Fourteen graduate students were elected to Graduate Student Council (GSC) seats in this year’s ASSU elections, with the Graduate School of Business (GSB)’s seat still pending because of a five-way tie — with one write-in vote each — for first place.
Graduate student turnout increased slightly over recent year, but the 1,078 votes cast represents just 9.7 percent of the University’s 11,154 graduate students. Turnout has almost been halved over the last three years, from the 2,053 graduate students who voted in 2010.
Consistent with past years, engineering students made up about 40 percent of the graduate student electorate. The race for engineering seats was also the most hotly contested, with nine students running for two seats.
A number of students won election with limited support. Petr Johanes won election to the Graduate School of Education’s seat with only 15 votes, Adrienne Johnson was elected to represent the School of Humanities and Sciences’ humanities students with 17 votes and Ashveer Singh will represent the social sciences after earning 37 votes. Johnson will be the only returning member of this year’s GSC.
By some measures, this year’s campaign was much more competitive than last year’s, when only seven candidates ran for the 10 district seats allotted to the University’s nine schools. This year, 21 candidates stood for election.
Bryce Anzelmo was elected for the School of Earth Sciences, Wendy Ni and Ateeq Suria for the School of Engineering, Eduardo Gonzalez-Maldonado for the School of Medicine, Susie Choi for the Law School and Trevor Martin for the natural sciences section of the School of Humanities and Sciences. David Hsu, Paul Harold, Austin Hay, Adam Xu and Saad Bhamla were elected to at-large seats.

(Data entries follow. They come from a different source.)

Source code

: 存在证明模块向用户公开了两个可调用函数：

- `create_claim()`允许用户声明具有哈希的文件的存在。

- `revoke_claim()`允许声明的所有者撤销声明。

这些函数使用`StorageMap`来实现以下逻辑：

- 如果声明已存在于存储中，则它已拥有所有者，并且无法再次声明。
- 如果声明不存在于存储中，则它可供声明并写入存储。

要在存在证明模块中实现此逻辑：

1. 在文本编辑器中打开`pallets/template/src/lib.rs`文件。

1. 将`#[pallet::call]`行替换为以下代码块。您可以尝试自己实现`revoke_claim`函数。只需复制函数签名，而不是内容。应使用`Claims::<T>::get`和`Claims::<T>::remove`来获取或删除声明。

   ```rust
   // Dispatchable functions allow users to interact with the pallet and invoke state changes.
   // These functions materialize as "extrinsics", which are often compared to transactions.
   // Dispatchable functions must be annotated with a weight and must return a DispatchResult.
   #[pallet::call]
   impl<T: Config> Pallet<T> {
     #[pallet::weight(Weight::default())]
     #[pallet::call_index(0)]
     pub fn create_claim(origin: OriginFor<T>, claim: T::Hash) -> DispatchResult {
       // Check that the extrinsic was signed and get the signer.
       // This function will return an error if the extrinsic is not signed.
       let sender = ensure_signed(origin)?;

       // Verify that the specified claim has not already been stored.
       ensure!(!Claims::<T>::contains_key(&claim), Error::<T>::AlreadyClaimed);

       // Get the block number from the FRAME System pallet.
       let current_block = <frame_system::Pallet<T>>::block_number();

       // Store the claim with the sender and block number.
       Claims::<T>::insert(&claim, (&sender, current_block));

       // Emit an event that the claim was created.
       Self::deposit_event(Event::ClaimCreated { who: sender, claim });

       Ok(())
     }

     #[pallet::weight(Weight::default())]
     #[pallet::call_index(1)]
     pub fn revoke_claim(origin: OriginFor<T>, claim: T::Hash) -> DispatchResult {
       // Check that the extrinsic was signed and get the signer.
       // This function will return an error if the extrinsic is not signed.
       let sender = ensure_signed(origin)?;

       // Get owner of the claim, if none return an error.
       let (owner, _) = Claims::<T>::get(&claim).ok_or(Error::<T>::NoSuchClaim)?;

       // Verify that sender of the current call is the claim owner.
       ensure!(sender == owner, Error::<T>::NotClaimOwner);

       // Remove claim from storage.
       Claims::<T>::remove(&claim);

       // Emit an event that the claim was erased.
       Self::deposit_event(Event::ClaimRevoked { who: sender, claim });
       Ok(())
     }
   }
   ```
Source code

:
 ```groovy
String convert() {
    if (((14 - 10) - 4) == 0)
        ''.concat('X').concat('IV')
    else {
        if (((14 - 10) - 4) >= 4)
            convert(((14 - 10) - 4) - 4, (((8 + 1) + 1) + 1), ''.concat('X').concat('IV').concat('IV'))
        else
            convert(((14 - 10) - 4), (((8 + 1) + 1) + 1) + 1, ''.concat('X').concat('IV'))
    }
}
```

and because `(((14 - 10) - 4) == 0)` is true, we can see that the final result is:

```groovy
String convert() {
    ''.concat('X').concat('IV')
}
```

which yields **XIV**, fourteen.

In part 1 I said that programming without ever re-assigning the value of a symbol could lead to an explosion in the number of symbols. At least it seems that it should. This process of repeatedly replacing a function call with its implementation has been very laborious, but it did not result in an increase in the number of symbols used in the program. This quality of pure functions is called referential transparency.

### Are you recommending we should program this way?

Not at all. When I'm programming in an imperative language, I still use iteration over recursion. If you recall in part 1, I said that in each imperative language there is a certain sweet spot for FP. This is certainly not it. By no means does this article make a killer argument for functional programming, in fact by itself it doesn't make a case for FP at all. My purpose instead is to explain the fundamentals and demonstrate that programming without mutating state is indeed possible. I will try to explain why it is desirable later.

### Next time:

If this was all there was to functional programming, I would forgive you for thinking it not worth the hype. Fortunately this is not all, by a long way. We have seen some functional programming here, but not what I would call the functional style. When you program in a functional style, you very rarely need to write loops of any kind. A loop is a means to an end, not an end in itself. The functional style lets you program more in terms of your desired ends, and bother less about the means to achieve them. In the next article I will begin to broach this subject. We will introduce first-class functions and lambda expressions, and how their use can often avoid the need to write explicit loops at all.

Graduate students also voted on five special fee groups that sought joint special fees. The ASSU Legal Counseling Office, which provides confidential legal advice to Stanford students, was the only group to be denied special fees by the electorate, failing to garner the support of 15 percent of the combined graduate and undergraduate student bodies. In the end, they fell 16 votes short of the necessary 2,329 votes.